After that, Lan went looking for Lord Agelmar. He found the commander speaking with Tenobia outside the Saldaean section of camp. Men stood with bows nearby in lines of two hundred, watching the skies. There had already been a number of Draghkar attacks. As Lan stepped up, the ground started to shake and rumble.

The soldiers didn’t cry out. They were growing used to this. The land groaned.

The bare rock ground near Lan split. He jumped back in alarm as the shaking continued, watching tiny rents appear in the rock—hairline cracks. There was something profoundly wrong about the cracks. They were too dark, too deep. Though the area was still shaking, he stepped up, looking at the tiny cracks, trying to make them out in detail through the rumbling earthquake.

They seemed to be cracks into nothingness. They drew the light in, sucked it away. It was as if he was looking at fractures in the nature of reality itself.

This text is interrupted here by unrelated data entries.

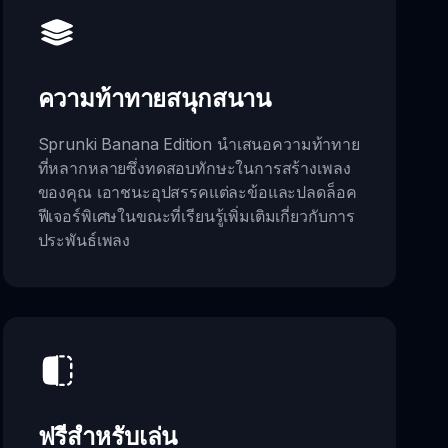
ความท้าทายสนุกสนาน
Sprunki Banana Edition นำเสนอความท้าทาย
ที่หลากหลายซึ่งทดสอบทักษะในการสร้างเพลง
ของคุณ เอาชนะอุปสรรคแต่ละข้อและปลดล็อค
ฟีเจอร์พิเศษในขณะที่เรียนรู้เพิ่มเติมเกี่ยวกับการ
ประพันธ์เพลง
ฟรีสำหรับเล่น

The quakes subsided. The darkness within the cracks lingered for a few breaths, then faded away, the hairline fractures becoming just ordinary breaks in stone. Wary, Lan knelt down, inspecting them closely. Had he seen what he’d thought? What did it mean?

Chilled, he rose to his feet and continued on his way. It is not men alone who grow tired, he thought. The mother is weakening.

He hastened through the Saldaean camp. Of those fighting at the Gap the Saldaeans had the most well-kept camp, run by the stern hands of the officers’ wives. Lan had left most of the Malkieri noncombatants in Fal Dara, and the other forces had come with few others except the warriors.

That wasn’t the Saldaean way. Though they normally didn’t go into the Blight, the women otherwise marched with their husbands. Each one could fight with knives, and would hold their camp to the death if the need arose. They had been extremely useful here in gathering and distributing supplies and tending the wounded.

Tenobia was arguing tactics with Agelmar again. Lan listened as the Shienaran great captain nodded to her demands. She didn’t have a bad grasp of things, but she was too bold. She wanted them to push into the Blight, and take the fight to the Trolloc spawning grounds.